_Extract provided:_
2-Methylanthraquinone
- Names: Preferred IUPAC name 2-Methylanthracene-9,10-dione

Identifiers
- CAS Number: 84-54-8;
- 3D model (JSmol): Interactive image;
- Beilstein Reference: 2050523
- ChEBI: CHEBI:9427;
- ChEMBL: ChEMBL21745;
- ChemSpider: 6515;
- ECHA InfoCard: 100.001.399
- EC Number: 201-539-6;
- Gmelin Reference: 1607902
- KEGG: C10405;
- PubChem CID: 6773;
- UNII: Q9P233HWAJ;
- CompTox Dashboard (EPA): DTXSID5041439;

Properties
- Chemical formula: C_{15}H_{10}O_{2}
- Molar mass: 222.243 g·mol^{−1}
- Appearance: almost colorless
- Density: 1.365 g/cm3
- Melting point: 177 °C (351 °F; 450 K)
- Hazards: GHS labelling:
- Pictograms: GHS07: Exclamation mark GHS09: Environmental hazard
- Signal word: Warning
- Hazard statements: H317, H410
- Precautionary statements: P261, P272, P273, P280, P302+P352, P321, P333+P313, P363, P391, P501

= 2-Methylanthraquinone =

2-Methylanthraquinone, also known as β-methylanthraquinone and tectoquinone, is an organic compound which is a methylated derivative of anthraquinone. An off-white solid, it is an important precursor to many dyes. It is present in the wood of the teak tree, where it gives the tree resistance to insects.

==Synthesis and reactions==
The compound is produced by a double electrophilic aromatic substitution reaction of toluene with phthalic anhydride.

It can be chlorinated to give 1-chloro-2-methylanthraquinone. Nitration gives 1-nitro-2-methylanthraquinone, which can be reduced to 1-amino-2-methyl derivative. Oxidation of the methyl group gives anthraquinone-2-carboxylic acid.

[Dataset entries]
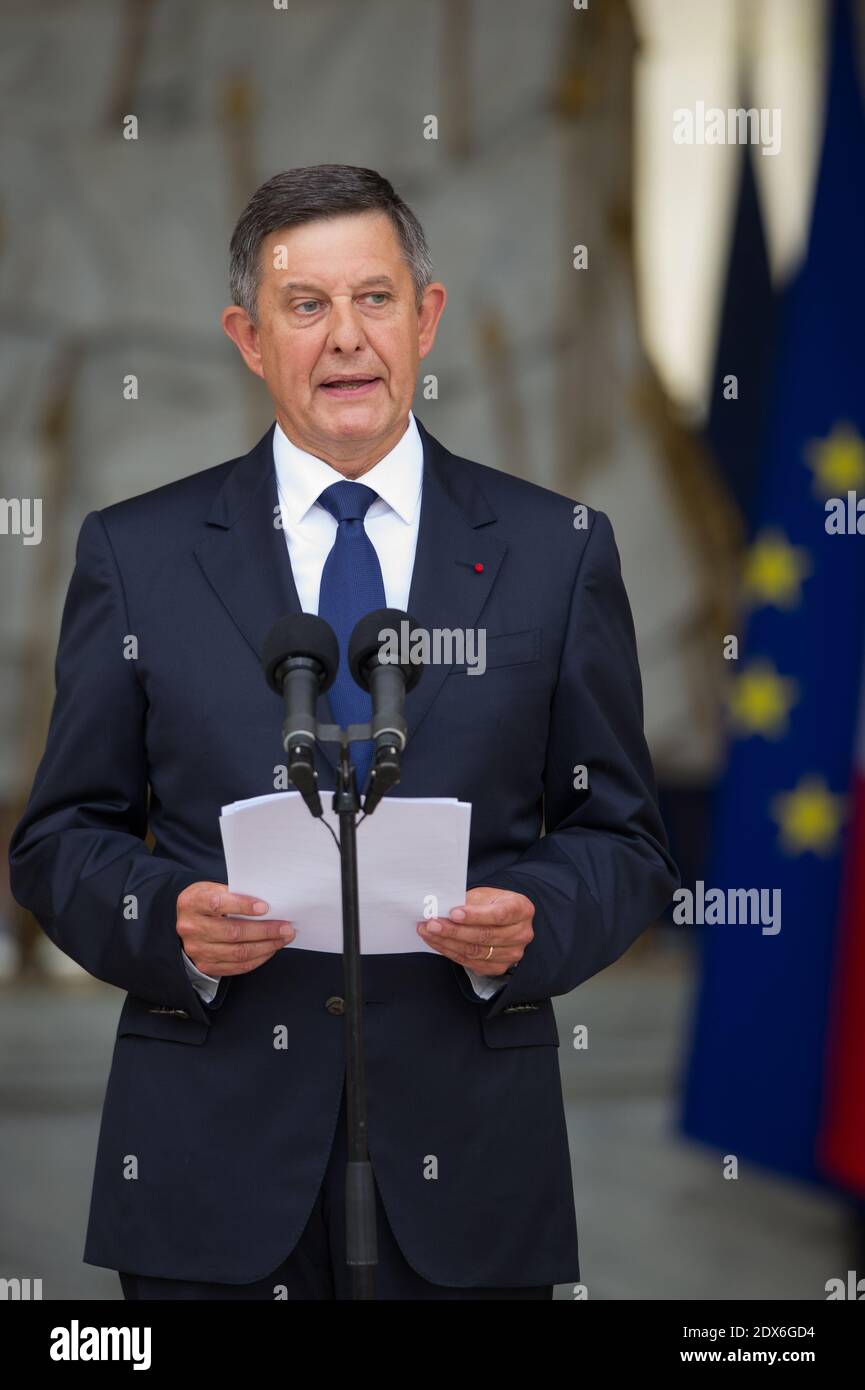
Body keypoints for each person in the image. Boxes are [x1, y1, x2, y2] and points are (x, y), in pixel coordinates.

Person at [9, 164, 678, 1300]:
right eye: (304, 306)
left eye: (374, 298)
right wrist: (166, 917)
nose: (345, 339)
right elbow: (60, 837)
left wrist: (535, 920)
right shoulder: (139, 555)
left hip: (467, 1172)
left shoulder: (555, 549)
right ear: (246, 337)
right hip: (208, 1173)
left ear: (426, 318)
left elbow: (624, 840)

_Actions to take:_
(1) According to the 2-methylanthraquinone article, what does the compound give the teak tree?
(2) Please transcribe the part of the 2-methylanthraquinone article that begins at the words "2-Methylanthraquinone, also known" and stops after the words "with phthalic anhydride.".

_Answers to this exercise:_
(1) Resistance to insects.

(2)
2-Methylanthraquinone, also known as β-methylanthraquinone and tectoquinone, is an organic compound which is a methylated derivative of anthraquinone. An off-white solid, it is an important precursor to many dyes. It is present in the wood of the teak tree, where it gives the tree resistance to insects.

==Synthesis and reactions==
The compound is produced by a double electrophilic aromatic substitution reaction of toluene with phthalic anhydride.